#  >  > Travellers Tales in Thailand and Asia >  >  > Malaysia Forum >  >  Perhentian Islands.  North East Malaysia.

## terry57

Following on from Malacca we will travel by bus up to KL, fly on to Kota Bharu in the far north east corner of Malaysia,  take a taxi down to Kuala Besut,  ( 1 hour )  and then on to the Perhentian Islands by boat.  ( 30 minutes)

A boat trip of 20 klm from  " Kuala Besut ",  ( the closest port )  will take us to the beautiful Islands of the Perhentian's. 

These are arguably the most beautiful islands in Malaysia,  with crystal clear waters full of quality coral and abundant marine life.

Ive been to many islands in my travels but i must say the Perhentians where a big surprise and we will kick it of from Malacca and the bus that took us up to KL.

Enjoy the trip. 

cheers

----------


## terry57



----------


## terry57



----------


## terry57

We paid 90 ringit for a deluxe room with all the fruit,  this was exceptional value and money goes along way in this part of Malaysia.

----------


## terry57



----------


## terry57



----------


## terry57



----------


## terry57



----------


## terry57



----------


## terry57



----------


## terry57

There is cheap backpacker accommodation available as well as better resorts.  You will see in the following photos.

The Perhentians consist of 2 islands very close together and one is aimed at back packers and the other goes for a different market.

The backpackers stay on Palau Kecil , the others stay on Palau Besar and you can catch a boat between the 2 for 10 ringit.

We stayed on Palau Kecil where there was a bit more happening but being low season there was only a handful of punters there. 

This was good for us as we scored a great bungalow looking down the beach for 90 ringit with aircon and hot water.

----------


## Begbie

Where's the special brew then Terry ?

Looks interesting, never heard of the place.

----------


## terry57



----------


## terry57

^

Sorry beggars, 

Im a tad busy at the moment,  but i will post a picture of the " Special Brew " again just for you.

Records:

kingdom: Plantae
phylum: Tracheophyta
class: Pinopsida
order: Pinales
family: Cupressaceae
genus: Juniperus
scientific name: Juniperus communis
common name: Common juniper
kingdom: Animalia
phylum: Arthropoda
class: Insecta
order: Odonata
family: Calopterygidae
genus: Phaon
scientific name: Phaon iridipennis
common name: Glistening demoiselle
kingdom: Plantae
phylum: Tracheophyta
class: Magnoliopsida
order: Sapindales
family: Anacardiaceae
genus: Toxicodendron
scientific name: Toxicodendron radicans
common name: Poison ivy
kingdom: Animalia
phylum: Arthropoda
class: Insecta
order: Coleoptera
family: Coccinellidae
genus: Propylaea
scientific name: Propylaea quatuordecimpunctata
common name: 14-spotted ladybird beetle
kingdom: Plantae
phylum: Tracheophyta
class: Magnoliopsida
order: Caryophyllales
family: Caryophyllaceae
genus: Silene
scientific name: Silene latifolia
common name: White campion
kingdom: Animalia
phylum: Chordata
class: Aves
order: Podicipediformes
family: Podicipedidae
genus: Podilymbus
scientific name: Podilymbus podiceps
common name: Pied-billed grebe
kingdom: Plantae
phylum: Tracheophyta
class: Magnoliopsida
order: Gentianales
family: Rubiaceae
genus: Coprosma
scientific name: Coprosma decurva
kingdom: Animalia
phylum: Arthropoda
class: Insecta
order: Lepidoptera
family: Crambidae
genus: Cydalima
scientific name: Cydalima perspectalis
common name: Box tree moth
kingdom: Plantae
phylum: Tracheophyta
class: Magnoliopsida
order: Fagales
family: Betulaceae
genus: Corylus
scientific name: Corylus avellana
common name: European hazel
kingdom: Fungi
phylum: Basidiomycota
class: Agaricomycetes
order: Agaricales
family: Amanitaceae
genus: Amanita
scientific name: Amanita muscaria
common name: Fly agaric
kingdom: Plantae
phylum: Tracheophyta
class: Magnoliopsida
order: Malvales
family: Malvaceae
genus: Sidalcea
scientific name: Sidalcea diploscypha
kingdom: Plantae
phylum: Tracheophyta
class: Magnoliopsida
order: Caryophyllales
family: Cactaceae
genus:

- Written task 1 -
Could you swap "phylum" for "division" in the entries, covering the lines from the one that contains "genus: Amanita" through the end of the entries, inclusive, and keep everything else unchanged?
- Written task 2 -
Can you carry on the Perhentian Islands thread from where it stops?

- Exercise answer 1 -
genus: Amanita
scientific name: Amanita muscaria
common name: Fly agaric
kingdom: Plantae
division: Tracheophyta
class: Magnoliopsida
order: Malvales
family: Malvaceae
genus: Sidalcea
scientific name: Sidalcea diploscypha
kingdom: Plantae
division: Tracheophyta
class: Magnoliopsida
order: Caryophyllales
family: Cactaceae
genus:

- Exercise answer 2 -
cheers

----------


## terry57

This place is much like Samui was back in the 80's so i suggest if any of you fellas want a flash back,  id be heading down here.
Dont expect any Waccy Tabbacy as its not very kosher but you can get a nice cold beer.

----------


## terry57



----------


## terry57



----------


## terry57



----------


## terry57



----------


## terry57



----------


## terry57



----------


## terry57

Im a beach person and always on the look out for places where there ain't to many punters.  This place took me back to when i was living on Koh Phangan in the 80's and its been along time since I've been able to find some thing similar. Once again the trick is to be there outside tourist season and we were lucky with the weather. Bloody wonderful it was.  :Smile:

----------


## terry57

This photo was taken standing on our balcony and as you can see we near on had this place to our selves.  This was taken 3 weeks ago and the monsoon was due in November. All the dive shops where closing down and getting ready to head back to the mainland till next February. We took our chances with the weather and hit the jack pot but we deserved it for making the effort to get here. Anyway, thats the last photo for tonight and ill be back tomorrow night to throw up some more.  :Smile:

----------


## sabang

Beautiful spot.  :Smile:

----------


## terry57



----------


## terry57

These bungalows are located on " Long beach "  and i highly recommend them.

----------


## terry57

Comes complete with inhouse dive shop and on the left hand side you will see the local bar.

----------


## Wayne Kerr

Bloody lovely stuff old Tez, but I suspect the spray paint shit on the front of your shack would have pissed you off, loving every post of this thread  :Smile:

----------


## terry57

Because of the strong Muslim influence in this part of the world none of the bungalow complexes sell alchohol. Its not a problem,  as there are bars located on the beach. The Muslims don't drink but kill themselves by chain smoking cigarette's all day.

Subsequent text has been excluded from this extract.